The investigators propose that insufficient Kv3.1 in these interneurons leads to reduced inhibitory control, elevating projection neuron activity in targeted circuits and producing the observed behavioral deficits. Because PV+ fast-spiking interneurons are central to controlling network oscillations and timing, their dysfunction is a compelling therapeutic target for disorders that include cognitive and behavioral disturbances, such as schizophrenia.

Implications for schizophrenia research and treatment

Both MAP6 and Kv3.1 have been implicated in schizophrenia from earlier post-mortem and genetic studies. This study advances that work by providing a molecular link between these two risk-associated proteins and by mapping how disrupting their interaction alters specific brain-region functions and behaviors in mice. Identifying how MAP6 stabilizes Kv3.1 suggests potential strategies to restore channel stability or interneuron function—strategies that could be explored as novel treatment directions for symptoms related to interneuron dysfunction in schizophrenia.

Lead author Chen Gu, associate professor of biological chemistry and pharmacology, emphasizes that while more than 100 genes have been associated with schizophrenia risk, mechanistic links are often missing. This work provides one such link and offers a clear experimental path for testing interventions that target the MAP6–Kv3.1 interaction or its functional consequences in neural circuits.

Study details

The study appears in the journal Molecular Psychiatry. The research combined behavioral analysis of knockout and region-specific knockdown mice with biochemical binding studies and cellular localization experiments to demonstrate both the functional and mechanistic relationship between MAP6 and Kv3.1.

Funding: This research was supported by grants from the National Institutes of Health.

Additional co-authors include Chao Sun, Rahul Manne, Tianqi Guo, Joshua Barry, Thomas Magliery and Houzhi Li of Ohio State and Christophe Bosc and Annie Andrieux of the Grenoble Institut Neurosciences in France.

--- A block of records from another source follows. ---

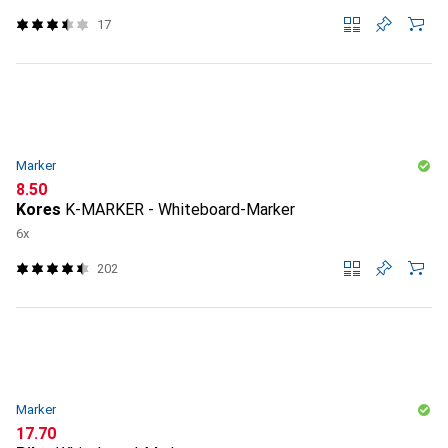
17
Marker
CHF
8.50
Kores
K-MARKER - Whiteboard-Marker
6x
202
Marker
CHF
17.70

About this schizophrenia research news

Author: Emily Caldwell
Source: Ohio State University
Contact: Emily Caldwell – Ohio State University
Image credit: Neuroscience News

Original Research: Closed access. “A cytoskeleton-membrane interaction conserved in fast-spiking neurons controls movement, emotion, and memory” by Chen Gu et al., Molecular Psychiatry.


Abstract

A cytoskeleton–membrane interaction conserved in fast-spiking neurons controls movement, emotion, and memory

Schizophrenia’s pathogenesis likely involves combined dysfunctions of many proteins, including MAP6 and the Kv3.1 voltage-gated potassium channel, but their functional relationship has been unclear. This study reports that MAP6 stabilizes Kv3.1 channels in PV+ fast-spiking GABAergic interneurons, and that loss of MAP6 or Kv3.1 produces similar behavioral abnormalities—hyperactivity and reduced avoidance. MAP6 and Kv3.1 colocalize in PV+ interneurons, and MAP6 deletion significantly reduces Kv3.1 protein levels. Two microtubule-binding modules of MAP6 bind the Kv3.1 tetramerization domain with high affinity, maintaining channel levels in soma and axons. Region-specific MAP6 knockdown in the amygdala or hippocampus reduced avoidance or caused hyperactivity and recognition memory deficits, respectively, by elevating projection neuron activity. Knocking down Kv3.1 or disrupting MAP6–Kv3.1 binding in these regions produced comparable behavioral effects. Disrupting this conserved cytoskeleton–membrane interaction in fast-spiking neurons therefore creates circuit-specific vulnerabilities that affect movement, emotion, and memory.